Monday, January 2, 2017

2016 in books!

In 2016 I read 80 books!  What a great way to spend a year :)  I spent a huge amount of effort moving all my books over from Shelfari to Goodreads and in the process I tweaked my tagging process to have a better sense of what I'm reading.  Here's what I learned about my reading this year, based on my tags:

I read 76% fiction and 24% non-fiction

54% of the books I read were read on my kindle
16% of the books I read were actual paper books that I own
15% of the books I read were listened to in audiobook form
15% of the books I read were books I got from my library

I rated 11 books 5 stars!  That's a lot more than last year's four :)

A dark, dystopian tale of a solider and a spy - super fast paced in a Roman-like world 
(part 1 in a series).


I think he would've totally convinced me to commit treason.

This fantastical look at the life of Lady Jane Grey had me laughing out loud - I highly recommend the audiobook.


If you are a fan of this musical like I am, this is a MUST read - not only do you get the entire libretto but all the background, his notes, pictures.  It's fabulous.



So many good ideas in here, things that actually made my life easier.

From my review: "As someone who rarely, if ever, picks up a book with the death of a young girl at its core, Everything I Never Told You engaged me with its gentle yet painful quest to peel back the layers of a family...The one major drawback, of course, is that it is only ever sad.

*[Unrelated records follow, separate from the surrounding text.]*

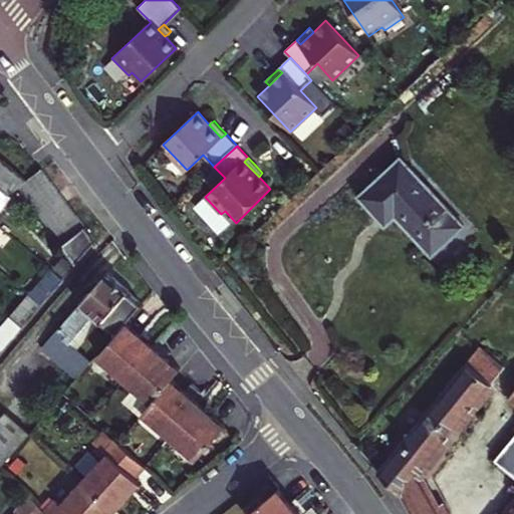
[(396,217),(432,256),(464,226),(401,158),(359,197),(378,218),(389,209),(396,217)]
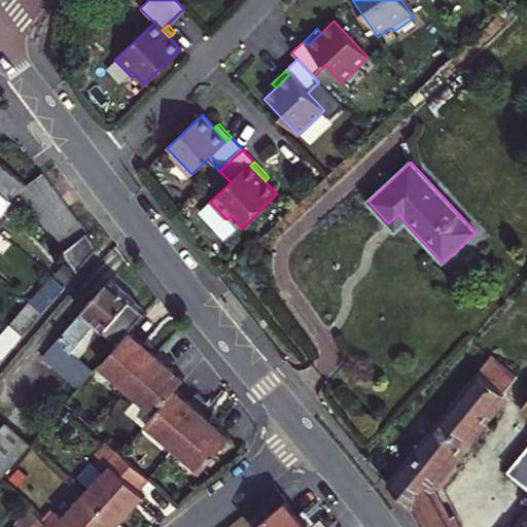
[(0,164),(0,214),(19,194),(26,186),(0,164)]
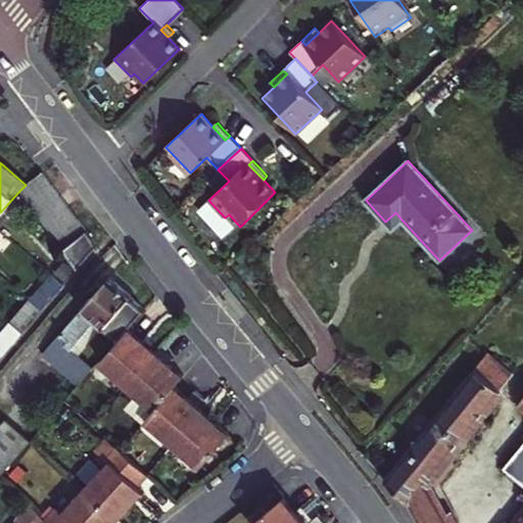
[(27,202),(51,184),(42,173),(26,185),(18,192),(27,202)]
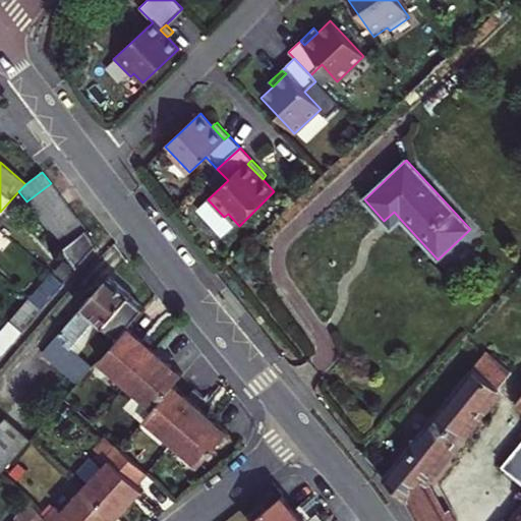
[(36,214),(60,195),(51,183),(26,201),(36,214)]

People make poor choices, completely misunderstand each other and make very regrettable mistakes. Blatant or underhanded racism and misogyny is painful to read about. A daughter is dead. With a fifteen year old daughter myself, I had a lot to sort through in my own emotions and choices, and that isn't particularly comfortable either. Despite these hard things, or maybe because of them, the book gets five stars from me because it stretched me and makes me want to live my life a little more kindly and deliberately. Five stars for the almost poetic prose and a conclusion that, while not full of sunshine and rainbows, felt right and redemptive enough to be satisfying. note: language and some mild sexual encounters"

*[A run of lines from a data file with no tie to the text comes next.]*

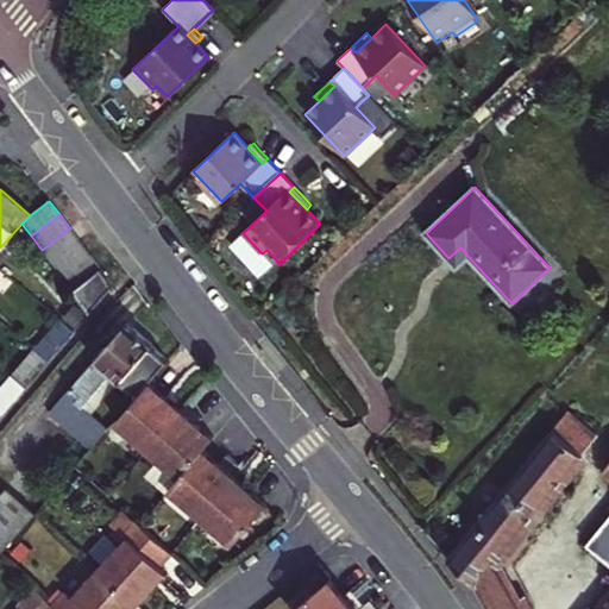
[(52,263),(80,242),(70,228),(42,250),(52,263)]
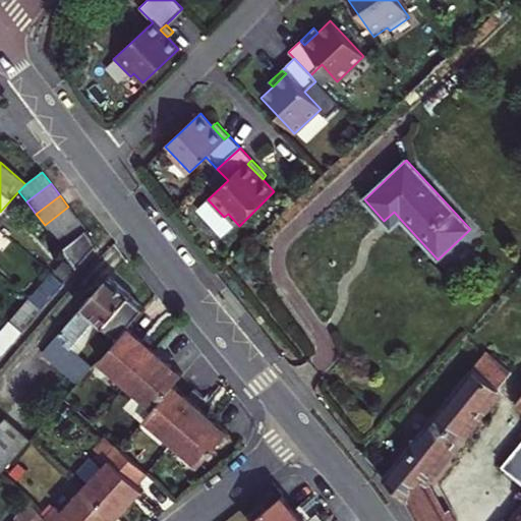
[(53,236),(77,218),(68,207),(45,225),(53,236)]
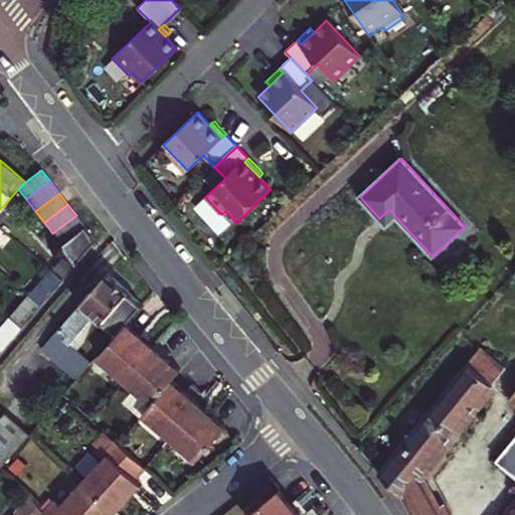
[(383,222),(386,226),(396,217),(389,209),(379,218),(383,222)]
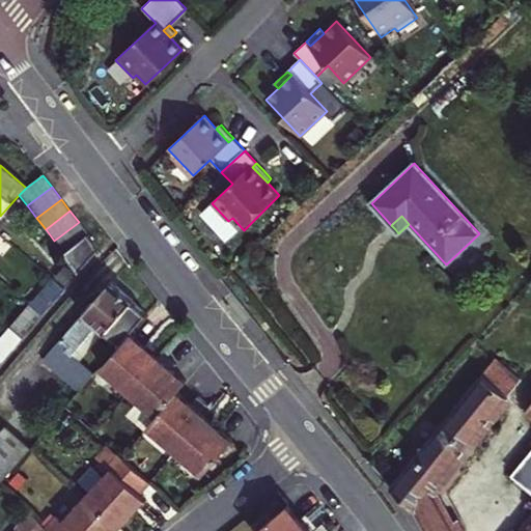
[(63,253),(88,234),(79,222),(54,241),(63,253)]
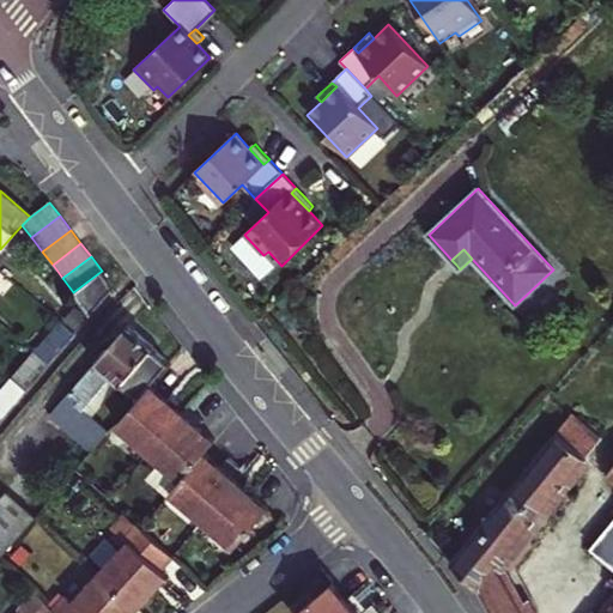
[(73,292),(90,316),(115,289),(102,271),(73,292)]
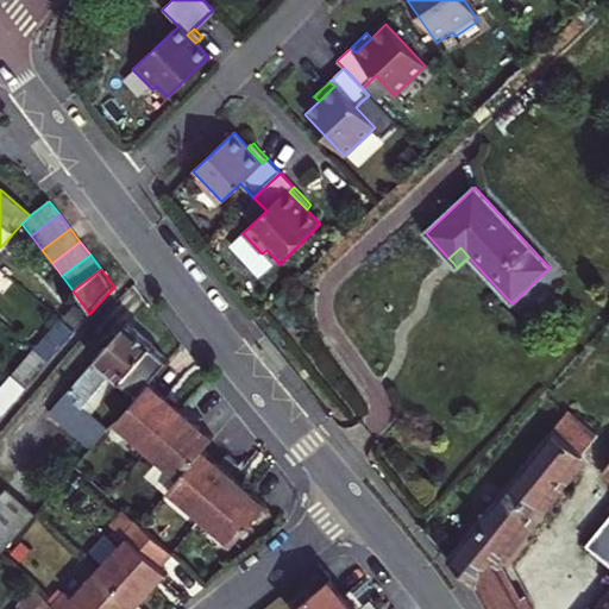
[(75,327),(86,315),(75,306),(64,319),(75,327)]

from my review: "Sometimes you listen to a series of books that entertain in their own way but it feels episodic and choppy.  And then sometimes you find a gem of a series that is truly just one long story - The Harry Potter Series and The Daughter of Smoke and Bone come to mind.  At the beginning its as though a thousand piece puzzle was thrown onto the floor by one of my three year old sons.  And slowly pieces begin to be put together, things that astound and amaze, ideas that feel right and true and powerful, things just FIT, things you hadn't imagined - pieces from past and present that rearrange and reconnect to make the future possible.  By the end of your puzzle-venture you stand back and are so pleased with the overall picture, how every little detail fit into the whole. " Yeah.  These books are like that.  Not QUITE as amazing as HP and DOSAB but close.  There is magic, romance and adventure in a historical setting.  I HIGHLY recommend the audio.

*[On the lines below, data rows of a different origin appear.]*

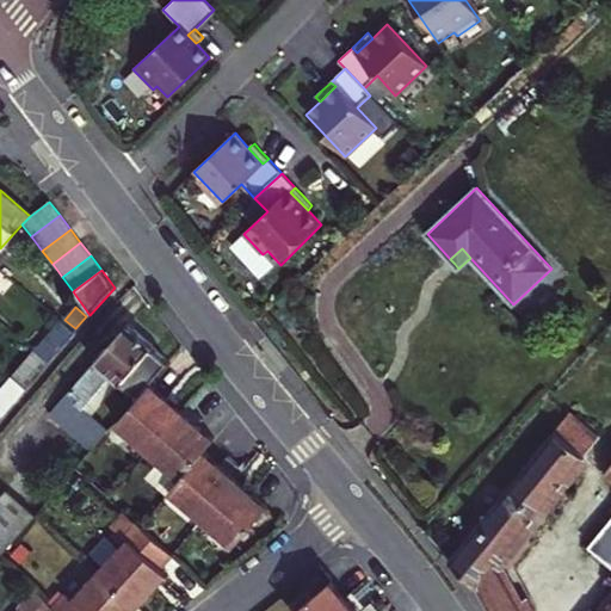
[(61,322),(35,351),(49,363),(74,334),(61,322)]
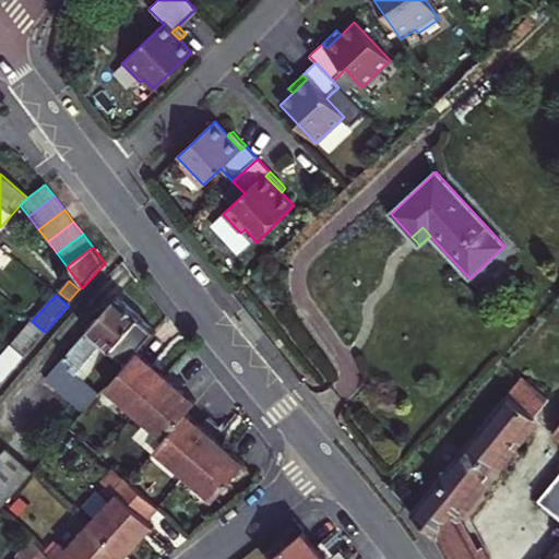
[(137,353),(155,331),(135,313),(117,297),(45,380),(83,413),(98,395),(83,382),(74,373),(100,343),(110,351),(127,365),(137,353)]
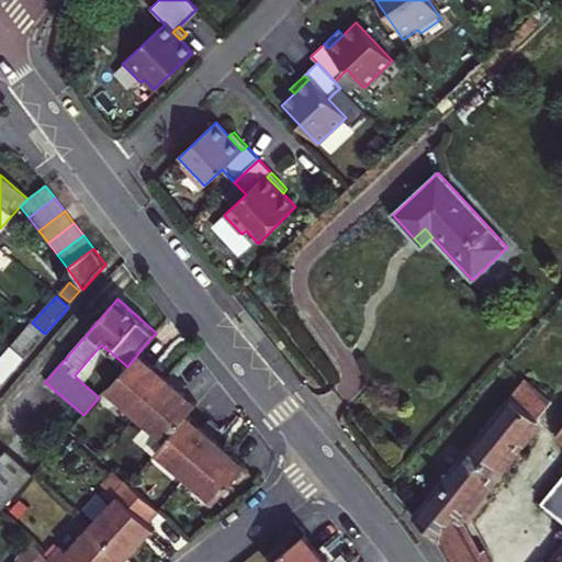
[(32,323),(10,348),(23,359),(45,334),(32,323)]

This is a story about two broken teens, one with significant mental illness, one struggling with an incredible loss. It's also about suicide and while not everyone wants to read about it, the reality is that people DO commit suicide - I lost a close friend to suicide after high school - and it is important to have books to help us process the loss.  This is an incredible and beautifully written story.  Warning: language and teen sex (not graphic).


from my review: "This is an incredibly readable story, a tale of not only disease investigation but also social history and the personalities of a doctor and a priest that used creativity and critical thinking to turn a stack of statistics and narratives into a defined path of contagion.   We also spend time learning about urban sprawl itself, it's benefits and shortfalls, how millions of people living in proximately to each other can affect our health.  Yes, it's nasty. We are talking about cholera: waste and filth and people who are living in the actual dung heaps of London life.  But it was reality for generations of people and their lives deserve to be documented.  As a history and a mystery, this story is at the literal heart of modern-day epidemiology and I was fascinated."

And also, I didn't give these books five stars because they have some minor flaws, but, oh MAN did I love the Winner's Triology.  I gulped them up like a freezing cold Diet Coke on a hot day.  Please do not judge them by their covers.  The covers make me sad because they give you absolutely NO sense of how awesomely intricate and dark these books are. They look like they'd be trashy and dumb.  They aren't.  They are about war and figuring out how far you're willing to go for the greater good and how does one go about rewriting your own schema of right and wrong?  Plus, fabulous romance and intriguing secondary characters.  







Oh friends.  BOOKS.  I just don't know how to not always be reading a book. One of the best parts of the new year is looking forward to whatever gems I find next.  If you have a recommendation I always love when people pass on what they like!!